Work instruction => Return each line of the material below that contains the word "pose".
-------------------------
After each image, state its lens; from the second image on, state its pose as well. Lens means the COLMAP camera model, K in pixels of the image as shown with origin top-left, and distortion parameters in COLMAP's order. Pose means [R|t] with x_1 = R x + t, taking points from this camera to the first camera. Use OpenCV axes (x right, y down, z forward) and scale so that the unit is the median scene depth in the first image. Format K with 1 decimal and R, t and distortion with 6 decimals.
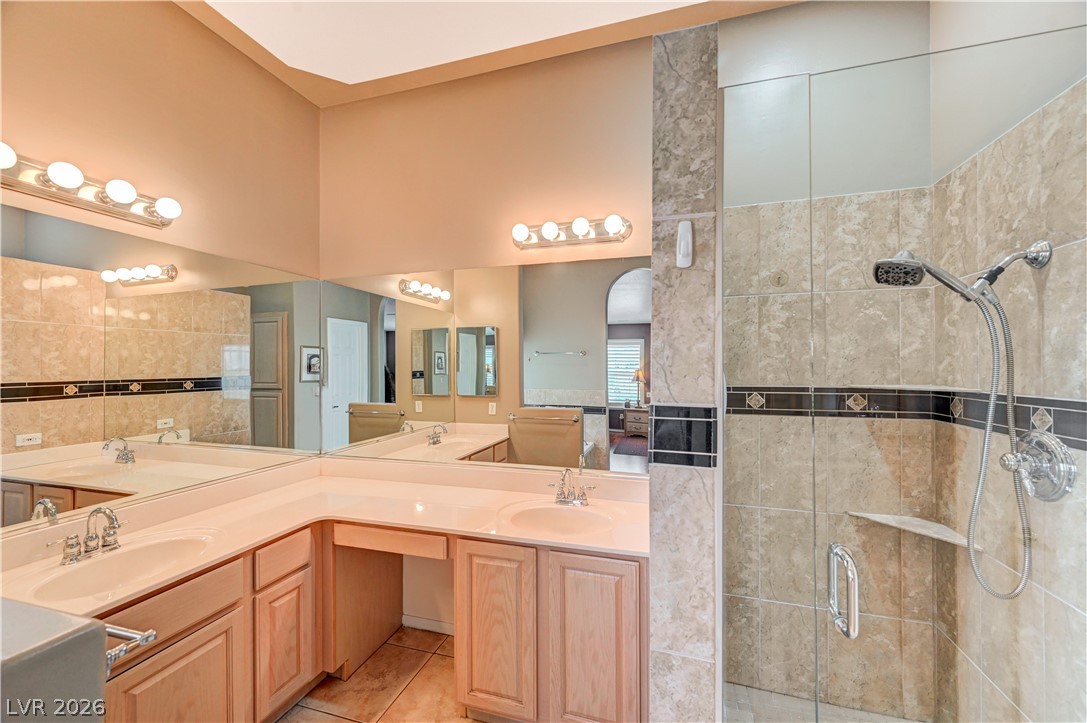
lens RADIAL K [[430.5, 0, 543.1], [0, 430.5, 365.2], [0, 0, 1]] dist [0.003285, 0.000199]
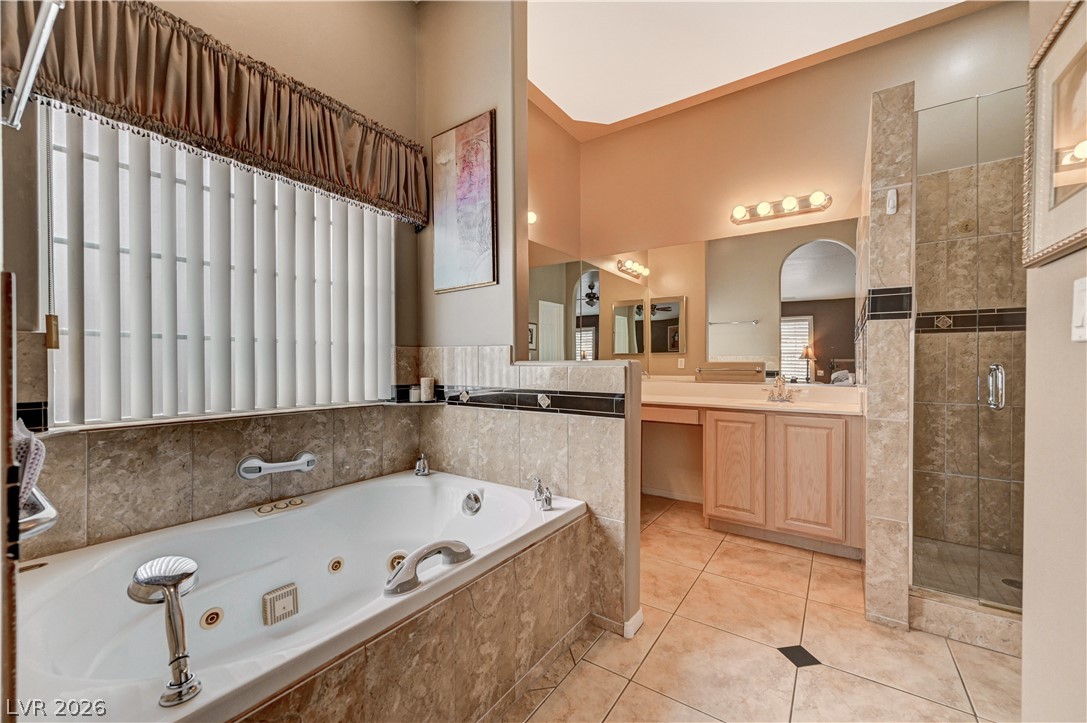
lens RADIAL K [[430.5, 0, 543.1], [0, 430.5, 365.2], [0, 0, 1]] dist [0.003285, 0.000199]
pose [[0.953524, 0.004170, -0.301287, -0.270065], [-0.001102, 0.999946, 0.010354, 0.203029], [0.301314, -0.009541, 0.953477, -0.617888]]
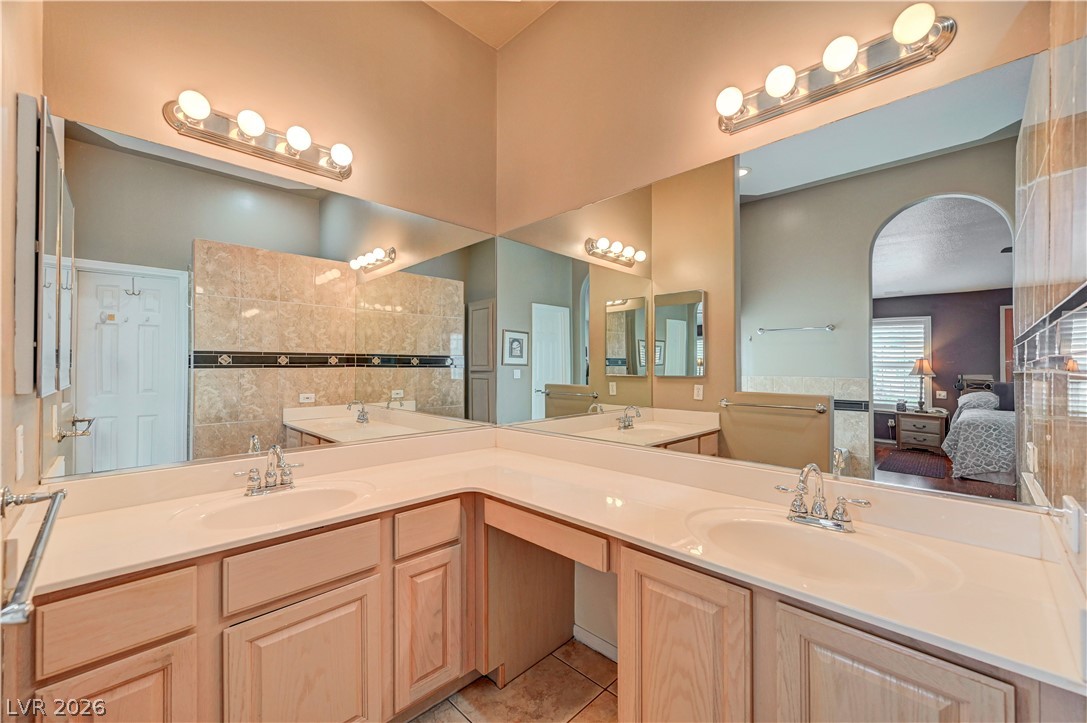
lens RADIAL K [[430.5, 0, 543.1], [0, 430.5, 365.2], [0, 0, 1]] dist [0.003285, 0.000199]
pose [[0.883602, 0.002378, -0.468233, 0.006545], [-0.003213, 0.999994, -0.000985, 0.111366], [0.468228, 0.002375, 0.883604, 0.318090]]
-------------------------
Solved problem =>
After each image, state its lens; from the second image on, state its pose as well. Lens means the COLMAP camera model, K in pixels of the image as shown with origin top-left, and distortion parameters in COLMAP's order. Pose means [R|t] with x_1 = R x + t, taking points from this camera to the first camera. Use OpenCV axes (x right, y down, z forward) and scale so that the unit is the median scene depth in the first image. Format K with 1 decimal and R, t and distortion with 6 decimals.
pose [[0.953524, 0.004170, -0.301287, -0.270065], [-0.001102, 0.999946, 0.010354, 0.203029], [0.301314, -0.009541, 0.953477, -0.617888]]
pose [[0.883602, 0.002378, -0.468233, 0.006545], [-0.003213, 0.999994, -0.000985, 0.111366], [0.468228, 0.002375, 0.883604, 0.318090]]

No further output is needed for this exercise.